The Federal Government was squarely in the campaign sights of aged care workers who rallied outside Federal Parliament yesterday, after being, what they call ‘dudded’, in Tuesday night’s Budget.
Personal care workers, home care workers, recreational activities officers, catering, cleaning, administration, and other aged care staff are seeking a 25 per cent pay increase through a Fair Work Commission case.
This would equate to an increase of between $5.40 and $7.20 per hour to increase the average wage to $29 per hour.
Some aged care workers are currently paid less than $22 per hour.
“Last night we had great disappointment in terms of the Federal Budget,” HSU national secretary Lloyd Williams said, addressing the rally.
“We’ve got no commitment from the Liberals in terms of lifting wages of aged care workers and in terms of better funding for the future.”
“If we really want to change aged care, the bottom line is that we have to change the government.”
Federal Labor has committed to support the case, with shadow treasurer Jim Chalmers committing at the weekend to fund an increase.
Labor politicians present at yesterday’s rally included Bill Shorten, Jess Walsh, Ged Kearney, Emma Mcbride, Stephen Jones, Pat Conroy, Chris Hayes and Sharon Burns.
Also addressing the rally, Clare O’Neil, shadow minister for aged care services, said the system is the responsibility of the Government and the Budget was an opportunity to fix it.
“Instead, we’ve got nothing out of the Government to fix any of these problems,” she said.
“I am incredibly passionate about fixing aged care.
“[The crisis] is a disgrace because that Australian you [as an aged care worker] are helping deserves so much better, and it’s a disgrace because you deserve better.
“… what we know, is that as well as this Government providing disgraceful neglect to hundreds of thousands of older Australians, they are creating a situation where you have to go to work every day and make heartbreaking choices about who you will help.

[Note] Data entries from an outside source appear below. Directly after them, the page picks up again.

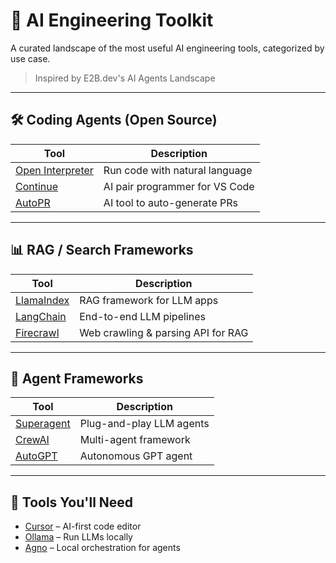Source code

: # 🧠 AI Engineering Toolkit

A curated landscape of the most useful AI engineering tools, categorized by use case.

> Inspired by E2B.dev's AI Agents Landscape

---

## 🛠️ Coding Agents (Open Source)

| Tool | Description |
|------|-------------|
| [Open Interpreter](https://github.com/KillianLucas/open-interpreter) | Run code with natural language |
| [Continue](https://github.com/continuedev/continue) | AI pair programmer for VS Code |
| [AutoPR](https://github.com/irgolic/AutoPR) | AI tool to auto-generate PRs |

---

## 📊 RAG / Search Frameworks

| Tool | Description |
|------|-------------|
| [LlamaIndex](https://github.com/jerryjliu/llama_index) | RAG framework for LLM apps |
| [LangChain](https://github.com/langchain-ai/langchain) | End-to-end LLM pipelines |
| [Firecrawl](https://github.com/firecrawl/firecrawl) | Web crawling & parsing API for RAG |

---

## 🧩 Agent Frameworks

| Tool | Description |
|------|-------------|
| [Superagent](https://github.com/homanp/superagent) | Plug-and-play LLM agents |
| [CrewAI](https://github.com/joaomdmoura/crewAI) | Multi-agent framework |
| [AutoGPT](https://github.com/Torantulino/Auto-GPT) | Autonomous GPT agent |

---

## 🧰 Tools You'll Need

- [Cursor](https://www.cursor.sh/) – AI-first code editor
- [Ollama](https://ollama.com) – Run LLMs locally
- [Agno](https://github.com/agnostack/agno) – Local orchestration for agents

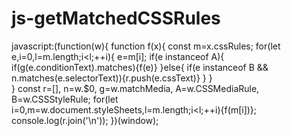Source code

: # js-getMatchedCSSRules

javascript:(function(w){
 function f(x){
	const m=x.cssRules;
	for(let e,i=0,l=m.length;i<l;++i){
		e=m[i];
		if(e instanceof A){
			if(g(e.conditionText).matches){f(e)}
		}else{
			if(e instanceof B && n.matches(e.selectorText)){r.push(e.cssText)}
		}
	}		
 } 
 const r=[], n=w.$0, g=w.matchMedia, A=w.CSSMediaRule, B=w.CSSStyleRule;
 for(let i=0,m=w.document.styleSheets,l=m.length;i<l;++i){f(m[i])};
 console.log(r.join('\n'));
})(window);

“We know what the answer to that is: it’s more time for you to do your work and it’s more people on the floor with you to help you do that work.
“That is the answer. There is no age care without aged carers.
“Labor is going to take a different approach [at the upcoming election].”
Lauren Hutchins, secretary of HSU’S aged care division, told the rally that aged care workers need to speak up and ‘be loud’.
“Last night, we sat there listening to the Budget in hope: this was supposed to be the Budget that would deliver, allegedly, more jobs and better wages.
“And when it came to aged care, there was crickets, absolute silence.
“This Government has known about the problems in aged care for years.
“We had a Royal Commission that has said [that] you have been under-valued, under-resourced and under-trained.
“You need support right now, in order to support the residents that you care for.
“Josh Frydenberg said last night ‘we live in uncertain times’; I can tell him that there is one thing for certain – that we are coming after this government.”
Speaking prior to the rally, HSU national president Gerard Hayes, said aged care workers are living in poverty, skimping on food and risking homelessness.
“This is a hell of a way to repay people who risked their lives by working through the pandemic,” he said.
“The needs of aged care residents have massively expanded.
“People are living longer and entering residential aged care with increasingly complex physical, social and emotional needs, in part driven by the increasing rates of dementia.
“Yet somehow Scott Morrison and the Liberals think it’s acceptable to pay these workers as little as $22 an hour. And then they wonder why there’s a staffing crisis.
“It’s not just us saying this, the Australian people know this situation is completely crook.
“The Liberals can expect retribution at the ballot box. We will make sure of it.”